- TASK REQUIREMENTS: Write out the stretch of the Paadha Kaanikkai article from "Paadha Kaanikkai is" through "14 July 1962.", word for word.

- SOURCE EXTRACT:
- Theatrical release poster
- Directed by: K. Shankar
- Written by: M. S. Solamalai
- Produced by: G. N. Velumani
- Starring: Gemini Ganesan Savitri Vijayakumari
- Cinematography: Thambu
- Edited by: K. Shankar K. Narayanan
- Music by: Viswanathan–Ramamoorthy
- Production company: Saravana Films
- Release date: 14 July 1962;
- Running time: 158 minutes
- Country: India
- Language: Tamil

= Paadha Kaanikkai =

1962 film by K. Shankar

Paadha Kaanikkai is a 1962 Tamil-language drama film directed by K. Shankar and written by M. S. Solamalai. The film stars Gemini Ganesan and Savitri, with C. R. Vijayakumari, M. R. Radha, and Kamal Haasan in supporting roles. It was released on 14 July 1962.

== Production ==
Paadha Kaanikkai was produced by G. N. Velumani, directed and edited by K. Shankar, written by M. S. Solamalai.

== Soundtrack ==
The music was composed by Viswanathan-Ramamoorthy, with lyrics by Kannadasan. The song "Poojaikku Vandha" is set in Bhimpalasi raga.

- SUPPLIED INFORMATION:
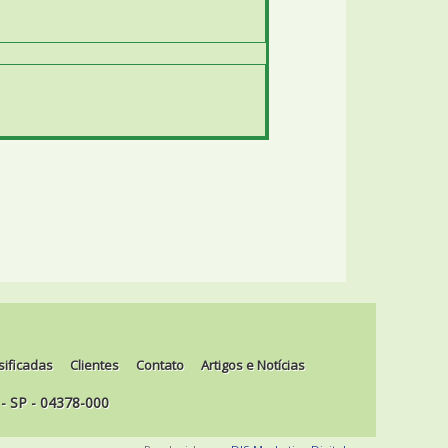
sificadas
Clientes
Contato
Artigos e Notícias
 - SP - 04378-000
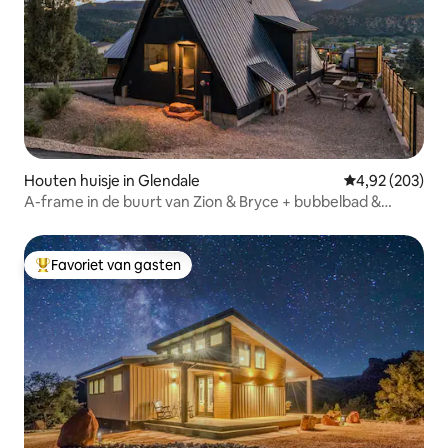
Houten huisje in Glendale
Gemiddelde beo
4,92 (203)
A-frame in de buurt van Zion & Bryce + bubbelbad &
koude duik
Favoriet van gasten
Topfavoriet van gasten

- ANSWER FOR THIS EXERCISE:
Paadha Kaanikkai is a 1962 Tamil-language drama film directed by K. Shankar and written by M. S. Solamalai. The film stars Gemini Ganesan and Savitri, with C. R. Vijayakumari, M. R. Radha, and Kamal Haasan in supporting roles. It was released on 14 July 1962.